Super Bowl Kerfuffle: Is Halftime Act by a Sex Offender?
After a four-month-long investigation in 2003, in which police examined more than a dozen computers Townshend used, officials decided neither motive served as a defense to access the images. As part of an official cautioning procedure, Townshend's fingerprints, photograph, and a DNA sample were taken and he was placed on Britain's sex offender registry for five years.
His listing on the registry expired in 2008. That was the same year Townshend and The Who were lauded by President George W. Bush at the Kennedy Center Honors. But for Kevin Gillick, president of Protect Our Children, Inc., a child protective charity in Brevard county, Fla., Townshend's penance and the NFL's endorsement aren't enough.
"The NFL shouldn't have picked him in the first place," Gillick told ABCNews.com. "The damage was done when they picked him. And apparently, they didn't even consider this."
Gillick dismissed Townshend's excuse for accessing child porn and questioned his motives.
"[Research] is one of the most common excuses given by people who visit kiddie porn sites," he said. "These sites are most often visited by people who have a sexual attraction to children, just like people who go to grocery stores most often do so to get food. And of course, he paid for this, so he supported the industry when he did that. When you pay for child porn, you place an order for its next victim. I'm sure Mr. Townshend is intelligent enough to understand that."
Gillick pointed out that even after Scotland Yard cautioned Townshend, the rocker got into further trouble. In 2006, Townshend published a story on his Web site called "The Comedian," which graphically described sex between a 16-year-old boy and girl. Townshend removed the story after children's charities in the U.K. expressed outrage, and apologized with a statement on his site: "I'm afraid I have had to end this Blog. I'm so sorry for those of you who were beginning to enjoy it, but it has upset certain people, and I sincerely do not wish to offend anyone."
Gillick's organization has distributed hundreds of flyers around Miami's Sun Life Stadium protesting Townshend's participation in the Super Bowl.

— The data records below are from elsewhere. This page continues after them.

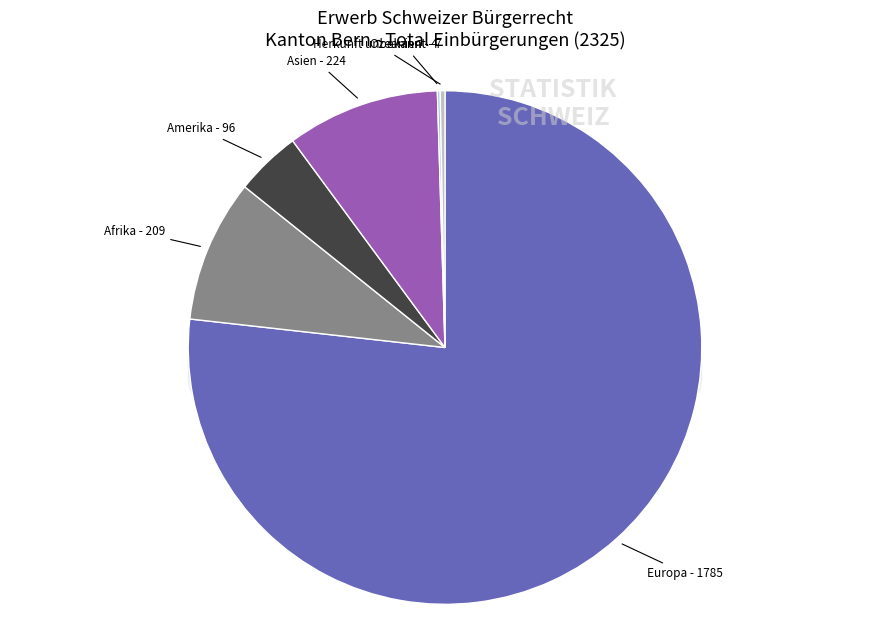

To the nearest percent, what percentage of the pie is Afrika?

9%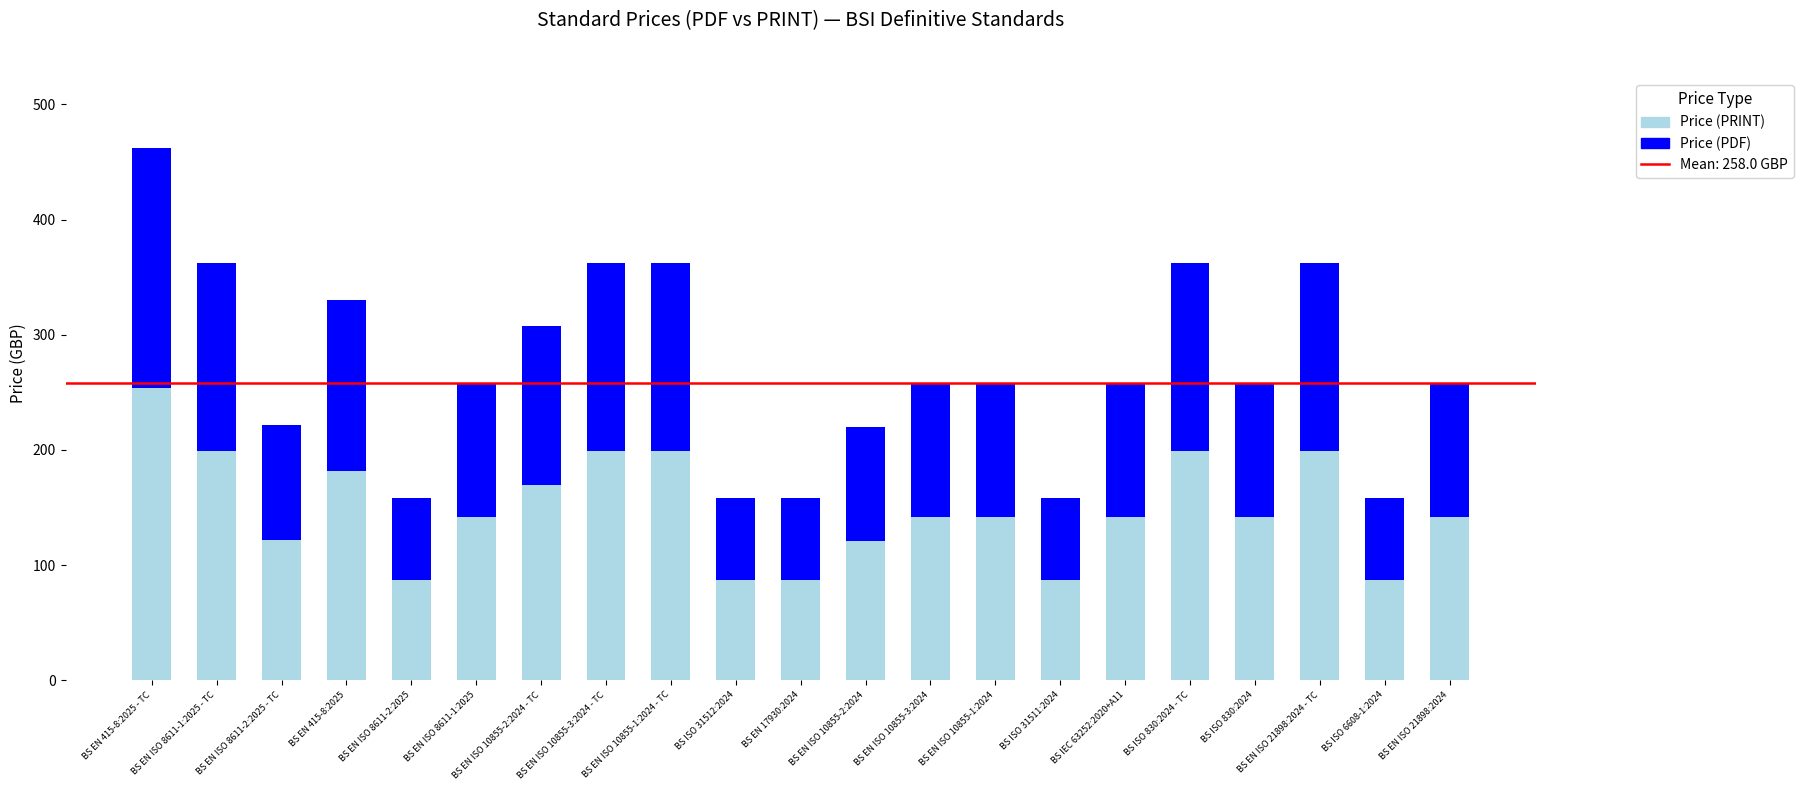

How many bars are there in total?

21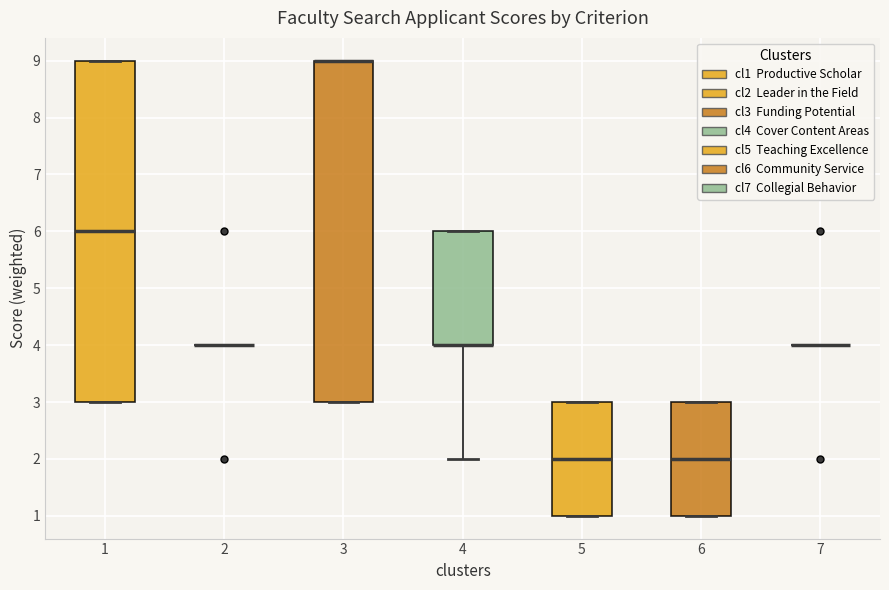

Reading left to right, read every box against the y-axis: the position of its median line, the range the box covers, and the ends of its whiskers. The values are not printed on the chart, so give them approximately, as read against the axis.

1: median 6, box 3 to 9, whiskers 3 to 9
2: box collapsed to a line at 4, whiskers 4 to 4
3: median 9 (drawn on the box's upper edge), box 3 to 9, whiskers 3 to 9
4: median 4 (drawn on the box's lower edge), box 4 to 6, whiskers 2 to 6
5: median 2, box 1 to 3, whiskers 1 to 3
6: median 2, box 1 to 3, whiskers 1 to 3
7: box collapsed to a line at 4, whiskers 4 to 4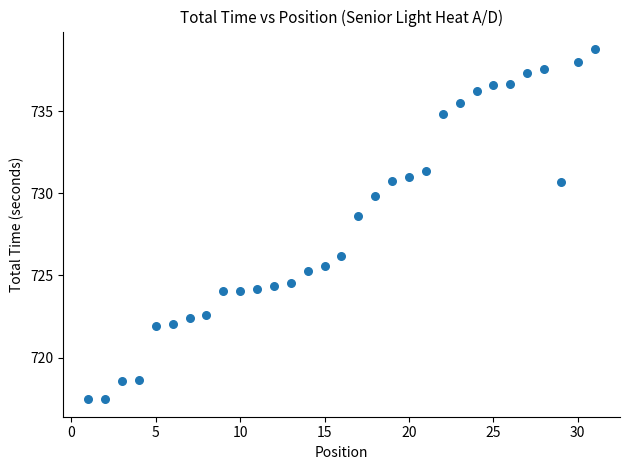

What is the range of X values (max minus min)?

30.0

Protect Our Children joins another organization, Child AbuseWatch, in condemning the NFL for this year's choice of halftime performers. Child AbuseWatch president Evin Daly published an open letter to the NFL in early December, writing, "Inviting Townshend to play is a blatant disregard to the values of American families and a slap in the face to victims of child sexual abuse."
ABC News' Sheila Marikar contributed to this report.